French group to open two hotels in Damascus

France's Louvre Hotels Group has signed an agreement to open two hotels under its own name in Damascus, the first with a western hotel operator since Syria's brutal civil war began in 2011.

French group to open two hotels in Damascus
Louvre owns the Golden Tulip five-star brand. Photo: Louvre Hotels Group
The confirmation of the two hotels opening, after recent media reports, came a day after the UN announced an internal investigation into the bombing of hospitals in Syria, and as at least six civilians were killed by the Syrian regime and Russian fire in northwestern Idlib province in the past days, according to the Syrian Observatory for Human Rights.
 
The region of around three million people, many of them displaced by fighting in other areas, is one of the last holdouts of opposition fighting against the forces of Syrian President Bashar al-Assad.
   
The Hayat Tahrir al-Sham alliance led by Al-Qaeda's former Syria affiliate controls most of Idlib as well as parts of neighbouring Aleppo and Latakia provinces.
   
The hotels “will open soon under the brand name of Louvres Hotels Group,” the company, which is owned by China's Jin
Jiang, said in a statement.
 
Louvre Hotels Group said the deal was signed between Syria's Nazha Investment Group and “a partner with whom Louvre Hotels cooperates in the Middle East”.
   
The exact number of people killed in Syria's war is unknown but hundreds of thousands have died.
   
Several dozen medical facilities with links to the UN have been damaged or destroyed by bombs this year.

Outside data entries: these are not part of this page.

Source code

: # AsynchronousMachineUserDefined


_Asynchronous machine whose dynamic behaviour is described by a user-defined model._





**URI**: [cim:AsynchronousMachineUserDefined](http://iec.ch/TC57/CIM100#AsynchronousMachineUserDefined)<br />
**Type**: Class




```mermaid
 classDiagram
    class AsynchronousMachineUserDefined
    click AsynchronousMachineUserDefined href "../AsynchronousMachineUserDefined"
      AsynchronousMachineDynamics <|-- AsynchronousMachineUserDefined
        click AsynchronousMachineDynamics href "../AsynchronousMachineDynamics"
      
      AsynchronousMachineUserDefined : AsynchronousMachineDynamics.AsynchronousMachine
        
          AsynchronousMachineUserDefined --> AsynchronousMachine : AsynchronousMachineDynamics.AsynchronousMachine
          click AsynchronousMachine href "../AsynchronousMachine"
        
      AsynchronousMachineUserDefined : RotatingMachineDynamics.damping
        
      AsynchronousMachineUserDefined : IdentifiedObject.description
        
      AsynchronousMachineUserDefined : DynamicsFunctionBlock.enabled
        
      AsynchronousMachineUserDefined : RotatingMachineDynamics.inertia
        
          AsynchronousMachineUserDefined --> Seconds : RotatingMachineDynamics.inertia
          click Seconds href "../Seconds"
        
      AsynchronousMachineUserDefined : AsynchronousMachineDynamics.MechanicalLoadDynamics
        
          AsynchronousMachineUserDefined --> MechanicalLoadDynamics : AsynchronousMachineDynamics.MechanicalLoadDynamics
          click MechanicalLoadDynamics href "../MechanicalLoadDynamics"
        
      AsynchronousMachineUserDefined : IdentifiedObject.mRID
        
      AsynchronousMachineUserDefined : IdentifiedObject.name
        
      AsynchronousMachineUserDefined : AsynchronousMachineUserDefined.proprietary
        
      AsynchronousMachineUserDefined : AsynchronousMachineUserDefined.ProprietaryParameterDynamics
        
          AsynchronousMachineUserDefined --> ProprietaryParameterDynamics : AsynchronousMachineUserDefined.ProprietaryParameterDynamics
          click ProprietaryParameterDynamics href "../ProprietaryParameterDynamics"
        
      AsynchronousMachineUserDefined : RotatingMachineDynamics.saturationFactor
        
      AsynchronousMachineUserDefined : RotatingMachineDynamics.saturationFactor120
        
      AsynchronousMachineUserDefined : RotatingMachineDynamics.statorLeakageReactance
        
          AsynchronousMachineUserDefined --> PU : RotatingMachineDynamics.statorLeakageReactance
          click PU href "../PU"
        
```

Russian has denied deliberately targeting civilian installations.
   
UN Secretary General Antonio Guterres on Friday said an internal inquiry would look into the bombing of hospitals in Syria which had previously flagged their coordinates to avoid air strikes.
   
“The deal is strictly in line with international law and all international directives regarding Syria,” the French company statement said.
   
According to the website, The Syria Report, it is the first agreement with a western hotel operator since 2011, when the devastating conflict began. Louvre Hotels Group was taken over by China's Jin Jiang in 2015 and it operates more than 1,500 hotels in 54 countries.